# GOAL OF THE EXERCISE:
If a line in the records below holds the word "pixels", copy it.

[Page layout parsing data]
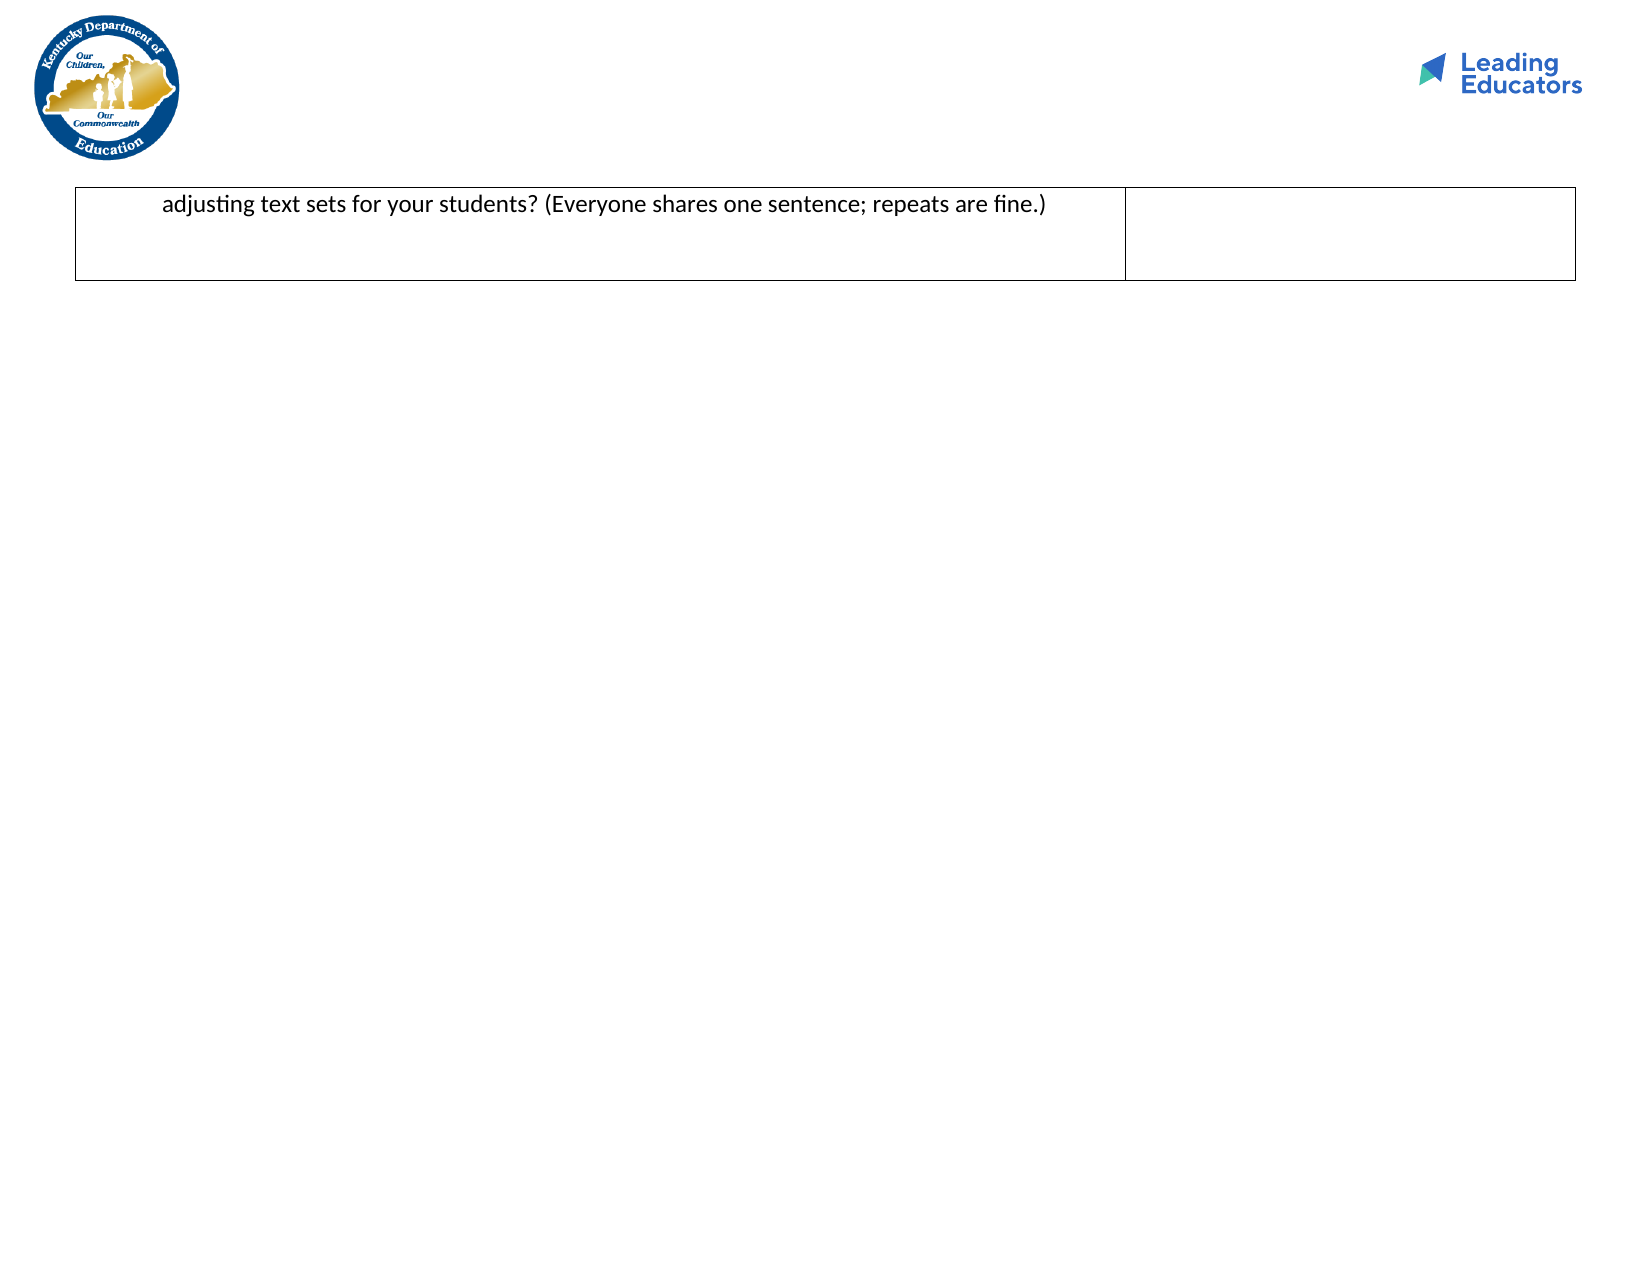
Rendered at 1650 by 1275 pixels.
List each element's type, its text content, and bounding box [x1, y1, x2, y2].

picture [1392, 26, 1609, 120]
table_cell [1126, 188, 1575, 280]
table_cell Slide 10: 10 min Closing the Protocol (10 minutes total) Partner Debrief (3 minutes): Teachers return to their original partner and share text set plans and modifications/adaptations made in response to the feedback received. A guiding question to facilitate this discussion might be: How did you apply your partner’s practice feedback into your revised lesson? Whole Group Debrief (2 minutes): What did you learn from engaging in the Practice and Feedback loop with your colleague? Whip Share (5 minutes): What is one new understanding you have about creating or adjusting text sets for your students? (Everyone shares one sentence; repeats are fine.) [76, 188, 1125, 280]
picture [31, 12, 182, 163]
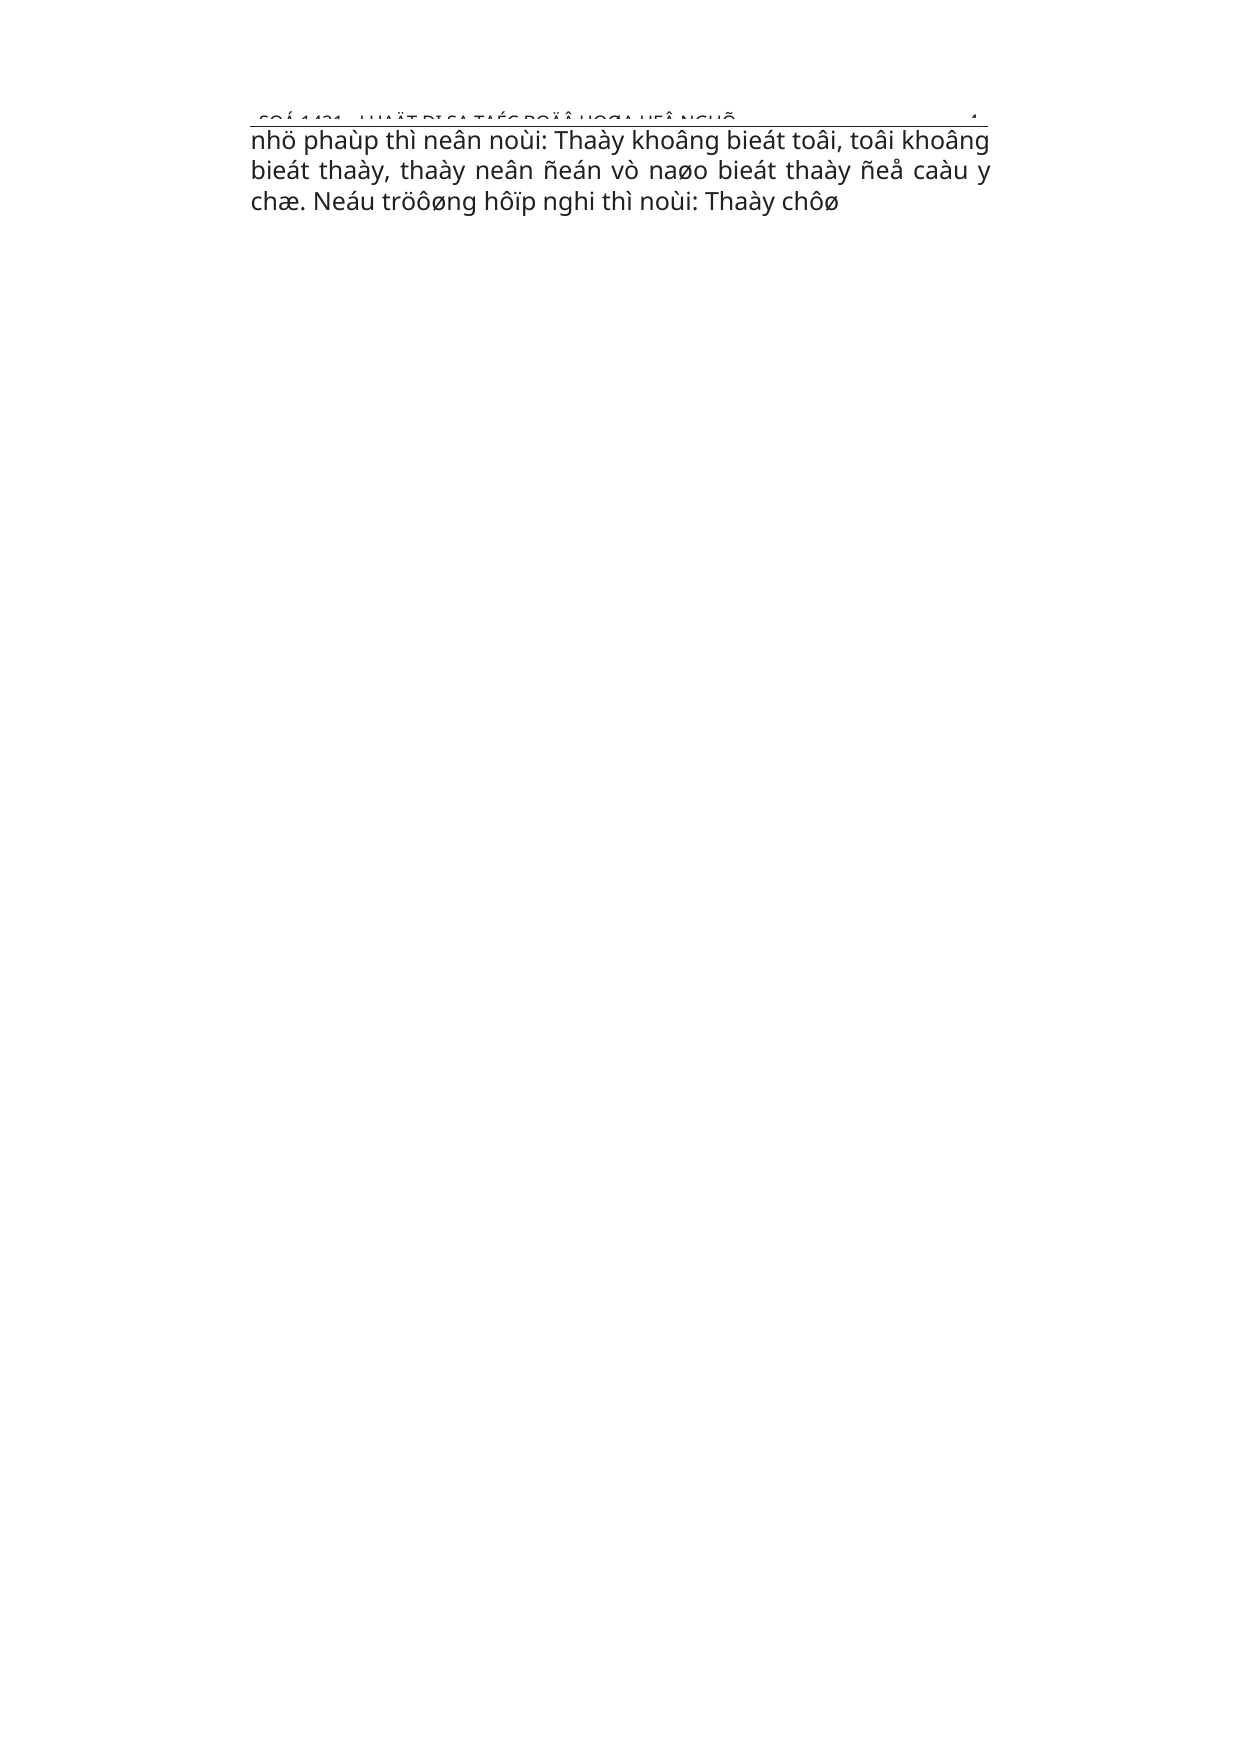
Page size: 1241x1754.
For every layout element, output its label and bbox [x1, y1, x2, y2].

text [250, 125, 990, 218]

==

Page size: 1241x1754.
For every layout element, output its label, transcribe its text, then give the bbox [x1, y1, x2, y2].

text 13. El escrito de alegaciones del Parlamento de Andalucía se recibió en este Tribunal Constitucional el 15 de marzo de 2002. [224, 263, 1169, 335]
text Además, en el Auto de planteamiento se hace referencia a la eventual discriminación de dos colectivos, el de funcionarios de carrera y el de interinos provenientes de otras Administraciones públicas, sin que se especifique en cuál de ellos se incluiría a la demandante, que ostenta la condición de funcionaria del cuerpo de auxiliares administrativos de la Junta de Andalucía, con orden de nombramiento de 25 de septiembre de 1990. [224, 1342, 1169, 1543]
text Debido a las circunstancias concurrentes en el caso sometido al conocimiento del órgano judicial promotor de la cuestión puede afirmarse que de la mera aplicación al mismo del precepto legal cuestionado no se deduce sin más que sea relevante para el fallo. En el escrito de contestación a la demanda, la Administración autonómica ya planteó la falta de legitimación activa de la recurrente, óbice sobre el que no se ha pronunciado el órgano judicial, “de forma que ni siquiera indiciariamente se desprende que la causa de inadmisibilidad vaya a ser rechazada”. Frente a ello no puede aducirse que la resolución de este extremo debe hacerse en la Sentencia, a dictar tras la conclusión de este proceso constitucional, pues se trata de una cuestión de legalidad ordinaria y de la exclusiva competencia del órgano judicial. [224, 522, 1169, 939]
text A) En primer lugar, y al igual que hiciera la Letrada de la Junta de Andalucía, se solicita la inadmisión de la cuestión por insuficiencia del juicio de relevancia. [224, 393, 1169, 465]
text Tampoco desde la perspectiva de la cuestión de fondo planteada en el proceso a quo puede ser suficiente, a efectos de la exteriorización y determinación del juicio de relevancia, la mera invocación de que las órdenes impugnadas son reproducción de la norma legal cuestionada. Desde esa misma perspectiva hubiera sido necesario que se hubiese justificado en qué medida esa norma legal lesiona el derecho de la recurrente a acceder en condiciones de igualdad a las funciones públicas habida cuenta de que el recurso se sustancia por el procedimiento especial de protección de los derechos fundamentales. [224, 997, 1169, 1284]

==

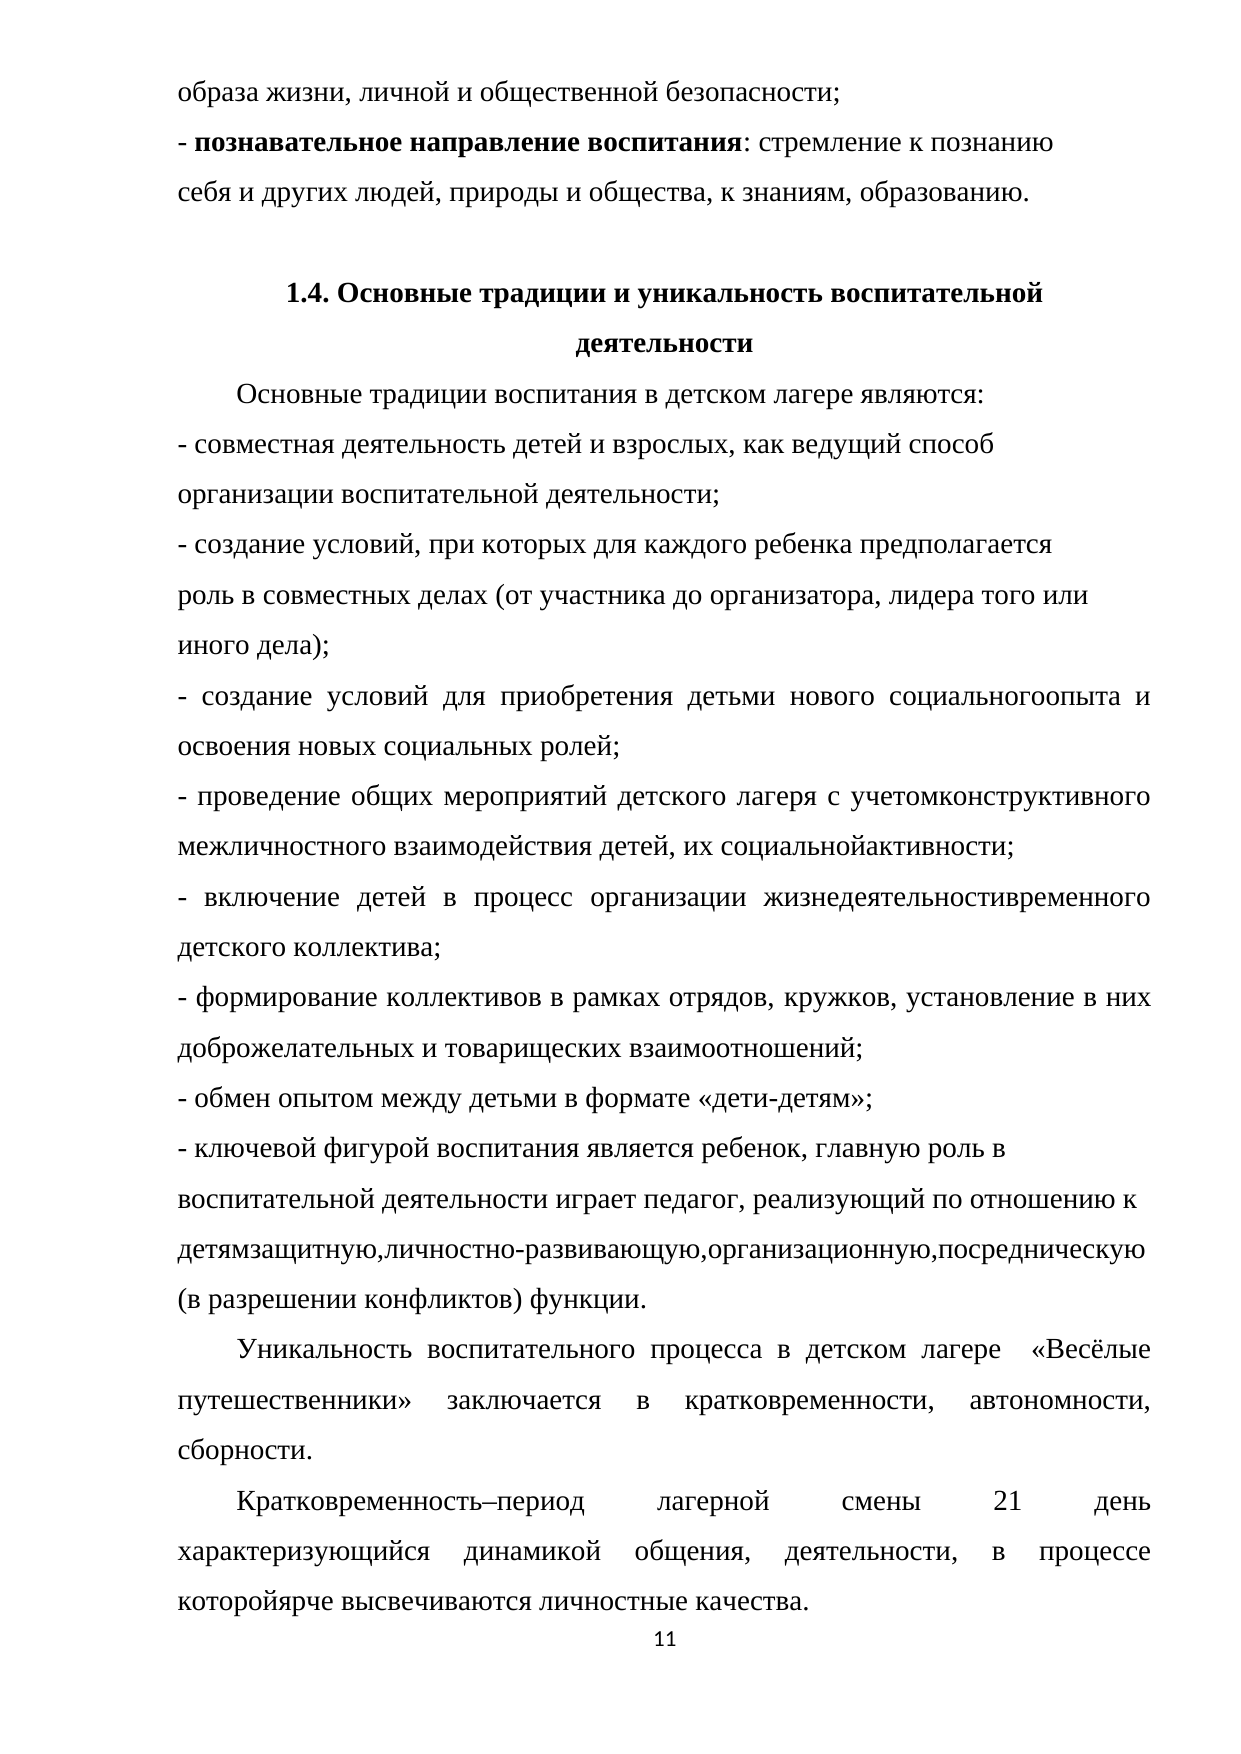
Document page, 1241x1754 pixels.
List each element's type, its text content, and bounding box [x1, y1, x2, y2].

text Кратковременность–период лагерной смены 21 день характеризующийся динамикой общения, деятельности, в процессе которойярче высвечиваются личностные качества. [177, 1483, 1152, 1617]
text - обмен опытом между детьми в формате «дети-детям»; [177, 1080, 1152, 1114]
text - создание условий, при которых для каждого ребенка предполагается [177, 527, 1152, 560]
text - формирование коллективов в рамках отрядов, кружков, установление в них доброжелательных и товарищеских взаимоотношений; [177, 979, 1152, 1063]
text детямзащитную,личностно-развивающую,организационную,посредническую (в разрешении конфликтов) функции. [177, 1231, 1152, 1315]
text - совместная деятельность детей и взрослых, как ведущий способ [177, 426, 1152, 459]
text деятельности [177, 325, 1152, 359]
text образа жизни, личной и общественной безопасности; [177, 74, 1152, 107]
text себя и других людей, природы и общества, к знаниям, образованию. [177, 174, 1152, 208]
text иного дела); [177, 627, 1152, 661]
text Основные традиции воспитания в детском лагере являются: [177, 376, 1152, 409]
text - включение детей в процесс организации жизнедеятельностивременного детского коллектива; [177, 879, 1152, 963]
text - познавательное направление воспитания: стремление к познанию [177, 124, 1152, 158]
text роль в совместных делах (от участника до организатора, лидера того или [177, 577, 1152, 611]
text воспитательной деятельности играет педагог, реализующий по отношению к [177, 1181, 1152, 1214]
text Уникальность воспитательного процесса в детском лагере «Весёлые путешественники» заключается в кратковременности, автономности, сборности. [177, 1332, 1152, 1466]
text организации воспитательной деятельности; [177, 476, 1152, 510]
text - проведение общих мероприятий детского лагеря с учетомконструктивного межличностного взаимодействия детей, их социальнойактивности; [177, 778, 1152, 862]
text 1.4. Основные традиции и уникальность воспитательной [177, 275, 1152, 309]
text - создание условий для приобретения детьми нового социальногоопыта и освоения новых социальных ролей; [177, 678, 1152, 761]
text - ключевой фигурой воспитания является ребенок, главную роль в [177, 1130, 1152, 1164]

# RESULT OF THIS TASK:
Rendered at 1650 by 1275 pixels.
Document page, 1241x1754 pixels.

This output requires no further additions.